How a notary bond protects the public

June 11, 2010

A notary public is an official appointed position by the Secretary of State’s office in a given state. Just like many public officials, the State specifies that the individual get a notary bond before getting their commission. This bond “makes sure” that if the notary violates the public trust through negligence of their duties, funds are available to reimburse the State for its loss.

The primary responsibility of notaries public is to validate that the individual parties to an agreement are who they claim to be. The State may experience a loss if the notary public fails to properly confirm the identity of the parties.

As a public official, the notary public harms the public trust by failing in their duty to confirm identity. If a Connecticut notary public doesn’t confirm identity and a loss occurs, an injured party can file a claim against that State for its loss, because the State was negligent through its appointed representative.

A notary bond is a guarantee of payment to the obligee (the State) when losses occur for a penalty amount of the bond. Surety bonds are generally provided by a surety company (typically an insurance carrier). The bond usually runs concurrently with the period of the notary’s commission.

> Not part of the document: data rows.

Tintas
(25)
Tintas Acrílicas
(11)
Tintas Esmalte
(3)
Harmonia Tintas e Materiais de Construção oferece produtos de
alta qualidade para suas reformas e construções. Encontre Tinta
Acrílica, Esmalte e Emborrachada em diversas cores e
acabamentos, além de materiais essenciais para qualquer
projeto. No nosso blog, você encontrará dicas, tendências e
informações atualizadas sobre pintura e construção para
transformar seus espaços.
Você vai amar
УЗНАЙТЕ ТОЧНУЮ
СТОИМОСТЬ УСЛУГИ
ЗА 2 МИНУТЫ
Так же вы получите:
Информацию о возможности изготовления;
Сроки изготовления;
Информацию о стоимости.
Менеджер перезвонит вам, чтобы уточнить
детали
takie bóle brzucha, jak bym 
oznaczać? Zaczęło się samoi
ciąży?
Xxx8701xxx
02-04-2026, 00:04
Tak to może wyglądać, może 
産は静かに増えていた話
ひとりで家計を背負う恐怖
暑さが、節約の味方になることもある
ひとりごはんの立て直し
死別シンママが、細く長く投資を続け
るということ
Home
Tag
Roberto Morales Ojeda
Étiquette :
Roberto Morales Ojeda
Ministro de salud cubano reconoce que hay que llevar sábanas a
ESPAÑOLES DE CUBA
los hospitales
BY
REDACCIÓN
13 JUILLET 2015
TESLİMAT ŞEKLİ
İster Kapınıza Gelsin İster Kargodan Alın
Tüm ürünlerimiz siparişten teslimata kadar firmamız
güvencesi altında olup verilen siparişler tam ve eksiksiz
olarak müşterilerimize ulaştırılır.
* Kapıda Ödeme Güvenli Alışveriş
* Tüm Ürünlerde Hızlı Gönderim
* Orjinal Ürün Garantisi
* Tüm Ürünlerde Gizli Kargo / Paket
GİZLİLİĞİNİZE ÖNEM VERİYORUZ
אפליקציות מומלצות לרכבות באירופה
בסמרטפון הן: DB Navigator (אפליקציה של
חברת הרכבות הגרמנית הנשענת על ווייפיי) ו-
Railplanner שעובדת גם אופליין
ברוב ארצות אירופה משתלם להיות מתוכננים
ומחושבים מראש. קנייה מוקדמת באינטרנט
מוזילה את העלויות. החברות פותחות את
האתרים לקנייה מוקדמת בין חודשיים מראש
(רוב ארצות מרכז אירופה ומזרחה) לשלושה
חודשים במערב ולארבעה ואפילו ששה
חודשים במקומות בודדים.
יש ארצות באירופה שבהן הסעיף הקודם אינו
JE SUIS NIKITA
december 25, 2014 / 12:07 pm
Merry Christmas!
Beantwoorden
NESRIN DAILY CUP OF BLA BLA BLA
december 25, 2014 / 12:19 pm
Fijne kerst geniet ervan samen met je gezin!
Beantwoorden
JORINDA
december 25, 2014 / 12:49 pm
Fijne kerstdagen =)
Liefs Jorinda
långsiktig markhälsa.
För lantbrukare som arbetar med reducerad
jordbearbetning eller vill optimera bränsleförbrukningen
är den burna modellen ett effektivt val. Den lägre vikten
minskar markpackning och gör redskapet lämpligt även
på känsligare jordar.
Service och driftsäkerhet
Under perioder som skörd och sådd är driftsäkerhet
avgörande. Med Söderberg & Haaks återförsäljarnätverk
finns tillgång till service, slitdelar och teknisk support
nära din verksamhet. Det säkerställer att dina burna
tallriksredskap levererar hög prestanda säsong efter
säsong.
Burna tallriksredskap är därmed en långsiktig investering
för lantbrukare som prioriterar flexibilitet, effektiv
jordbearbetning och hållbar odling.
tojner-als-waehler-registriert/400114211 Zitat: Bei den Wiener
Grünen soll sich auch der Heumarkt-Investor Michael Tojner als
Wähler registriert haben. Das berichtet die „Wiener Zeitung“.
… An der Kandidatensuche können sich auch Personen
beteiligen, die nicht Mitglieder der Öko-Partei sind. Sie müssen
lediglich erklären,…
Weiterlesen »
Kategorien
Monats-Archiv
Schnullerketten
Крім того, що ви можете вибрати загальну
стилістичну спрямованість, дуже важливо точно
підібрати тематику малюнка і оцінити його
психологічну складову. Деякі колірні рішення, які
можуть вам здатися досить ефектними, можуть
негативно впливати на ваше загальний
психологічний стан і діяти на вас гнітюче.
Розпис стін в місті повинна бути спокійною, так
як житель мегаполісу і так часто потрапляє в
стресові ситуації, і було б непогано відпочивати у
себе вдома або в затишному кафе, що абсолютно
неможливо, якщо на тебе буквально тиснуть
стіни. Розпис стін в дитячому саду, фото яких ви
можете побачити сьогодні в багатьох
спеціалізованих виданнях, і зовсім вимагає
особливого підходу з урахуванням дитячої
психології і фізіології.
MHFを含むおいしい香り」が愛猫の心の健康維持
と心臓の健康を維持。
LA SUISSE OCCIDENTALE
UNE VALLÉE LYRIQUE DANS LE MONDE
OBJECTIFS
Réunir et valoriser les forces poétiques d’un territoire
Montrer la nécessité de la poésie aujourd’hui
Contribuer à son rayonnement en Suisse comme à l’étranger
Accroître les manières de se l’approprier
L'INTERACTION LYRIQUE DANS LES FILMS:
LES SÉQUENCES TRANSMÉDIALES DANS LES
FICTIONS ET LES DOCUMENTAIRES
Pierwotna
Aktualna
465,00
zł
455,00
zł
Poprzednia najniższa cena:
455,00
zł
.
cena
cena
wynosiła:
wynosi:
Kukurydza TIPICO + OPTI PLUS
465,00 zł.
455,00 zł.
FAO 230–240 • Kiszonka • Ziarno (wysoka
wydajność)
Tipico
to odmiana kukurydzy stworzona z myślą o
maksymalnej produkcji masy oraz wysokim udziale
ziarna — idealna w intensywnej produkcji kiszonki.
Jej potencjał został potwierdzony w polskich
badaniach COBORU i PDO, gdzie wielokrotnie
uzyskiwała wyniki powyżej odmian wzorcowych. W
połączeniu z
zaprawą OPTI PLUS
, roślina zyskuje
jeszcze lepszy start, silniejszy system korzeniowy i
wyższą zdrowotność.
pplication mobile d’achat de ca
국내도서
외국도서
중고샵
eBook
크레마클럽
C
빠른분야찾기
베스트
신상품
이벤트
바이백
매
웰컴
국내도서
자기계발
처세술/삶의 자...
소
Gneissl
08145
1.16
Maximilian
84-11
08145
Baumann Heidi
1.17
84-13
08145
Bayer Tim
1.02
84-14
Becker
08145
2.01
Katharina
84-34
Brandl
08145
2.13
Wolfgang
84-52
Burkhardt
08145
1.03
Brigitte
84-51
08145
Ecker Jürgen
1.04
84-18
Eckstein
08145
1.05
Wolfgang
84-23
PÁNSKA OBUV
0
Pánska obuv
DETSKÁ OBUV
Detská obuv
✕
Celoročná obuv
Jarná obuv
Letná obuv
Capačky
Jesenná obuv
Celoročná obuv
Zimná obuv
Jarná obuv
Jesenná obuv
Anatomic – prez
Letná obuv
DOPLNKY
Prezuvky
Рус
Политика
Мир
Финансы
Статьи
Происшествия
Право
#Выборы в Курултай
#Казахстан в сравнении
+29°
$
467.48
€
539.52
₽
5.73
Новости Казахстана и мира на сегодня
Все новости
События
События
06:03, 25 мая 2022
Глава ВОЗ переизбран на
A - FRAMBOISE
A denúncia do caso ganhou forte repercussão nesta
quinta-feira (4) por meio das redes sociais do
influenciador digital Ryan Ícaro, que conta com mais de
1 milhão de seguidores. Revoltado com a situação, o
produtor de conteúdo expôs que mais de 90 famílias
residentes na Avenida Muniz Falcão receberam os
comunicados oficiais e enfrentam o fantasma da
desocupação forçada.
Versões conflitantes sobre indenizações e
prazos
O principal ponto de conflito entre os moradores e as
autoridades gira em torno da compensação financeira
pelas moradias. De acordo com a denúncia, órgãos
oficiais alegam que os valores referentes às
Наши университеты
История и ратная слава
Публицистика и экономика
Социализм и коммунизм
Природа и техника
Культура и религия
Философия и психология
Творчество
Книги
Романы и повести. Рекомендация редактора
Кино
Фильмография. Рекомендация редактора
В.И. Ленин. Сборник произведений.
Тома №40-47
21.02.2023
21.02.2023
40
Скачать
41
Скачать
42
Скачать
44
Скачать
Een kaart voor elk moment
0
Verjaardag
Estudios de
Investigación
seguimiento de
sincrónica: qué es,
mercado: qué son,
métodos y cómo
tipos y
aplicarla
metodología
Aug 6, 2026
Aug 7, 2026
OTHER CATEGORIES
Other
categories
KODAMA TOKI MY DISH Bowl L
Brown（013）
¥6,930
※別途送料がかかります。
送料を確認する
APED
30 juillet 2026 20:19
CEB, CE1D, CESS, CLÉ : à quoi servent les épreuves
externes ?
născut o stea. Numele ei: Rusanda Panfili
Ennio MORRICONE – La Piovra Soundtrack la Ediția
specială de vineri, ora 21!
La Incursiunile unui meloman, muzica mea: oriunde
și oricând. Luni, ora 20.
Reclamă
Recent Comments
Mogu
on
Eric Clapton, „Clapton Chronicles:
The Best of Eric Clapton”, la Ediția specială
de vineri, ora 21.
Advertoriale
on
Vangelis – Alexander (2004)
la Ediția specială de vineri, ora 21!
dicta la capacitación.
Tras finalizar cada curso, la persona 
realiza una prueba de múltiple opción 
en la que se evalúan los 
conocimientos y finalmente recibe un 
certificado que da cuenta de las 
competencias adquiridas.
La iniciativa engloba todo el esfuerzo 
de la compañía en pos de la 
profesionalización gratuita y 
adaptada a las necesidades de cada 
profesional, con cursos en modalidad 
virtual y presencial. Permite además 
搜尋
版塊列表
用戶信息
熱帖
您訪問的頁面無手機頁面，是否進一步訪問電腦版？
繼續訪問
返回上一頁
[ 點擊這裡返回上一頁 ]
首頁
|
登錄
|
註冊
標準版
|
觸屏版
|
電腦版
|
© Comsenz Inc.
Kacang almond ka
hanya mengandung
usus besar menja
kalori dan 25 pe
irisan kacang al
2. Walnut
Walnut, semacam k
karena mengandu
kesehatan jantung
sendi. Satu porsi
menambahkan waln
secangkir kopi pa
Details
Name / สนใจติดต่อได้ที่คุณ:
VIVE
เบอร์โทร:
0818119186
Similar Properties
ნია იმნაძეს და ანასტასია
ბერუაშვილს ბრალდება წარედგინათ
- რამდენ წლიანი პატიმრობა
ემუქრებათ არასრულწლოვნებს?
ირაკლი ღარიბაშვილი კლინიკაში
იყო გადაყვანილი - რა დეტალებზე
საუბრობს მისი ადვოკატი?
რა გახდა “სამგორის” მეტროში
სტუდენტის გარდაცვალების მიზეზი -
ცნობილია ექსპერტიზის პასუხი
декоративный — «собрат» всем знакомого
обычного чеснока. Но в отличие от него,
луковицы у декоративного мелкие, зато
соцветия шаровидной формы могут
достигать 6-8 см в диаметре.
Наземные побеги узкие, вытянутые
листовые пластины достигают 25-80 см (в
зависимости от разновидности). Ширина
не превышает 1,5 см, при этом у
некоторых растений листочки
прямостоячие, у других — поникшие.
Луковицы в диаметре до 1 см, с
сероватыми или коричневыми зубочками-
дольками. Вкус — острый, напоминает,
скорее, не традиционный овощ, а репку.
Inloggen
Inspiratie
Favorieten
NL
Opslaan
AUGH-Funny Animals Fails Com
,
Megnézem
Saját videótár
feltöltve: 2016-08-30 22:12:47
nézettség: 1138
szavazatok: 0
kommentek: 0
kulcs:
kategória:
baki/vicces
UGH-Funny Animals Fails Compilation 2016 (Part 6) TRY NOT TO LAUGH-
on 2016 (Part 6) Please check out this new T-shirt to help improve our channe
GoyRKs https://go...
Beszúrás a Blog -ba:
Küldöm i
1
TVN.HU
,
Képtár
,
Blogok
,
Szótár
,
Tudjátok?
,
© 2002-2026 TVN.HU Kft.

You may be familiar with a property insurance policy. If you have a rental property in Indiana loss, the insurance company pays the claim and writes off the loss. You aren’t required to reimburse the carrier for the loss. Unlike a homeowners insurance policy however, a notary bond is simply a guarantee that the finances will be available should losses occur. The surety (insurance company) pays the State up to the penalty amount of the bond. However, this loss paid by the surety is not simply written off. The surety will most likely seek reimbursement from the bonded party, the notary themself.

A notary bond protects the public. Who protects the notary? Insurance coverage is available to provide this protection – it’s called Notary Public Errors and Omissions and may also be purchased for a nominal fee from insurance carriers.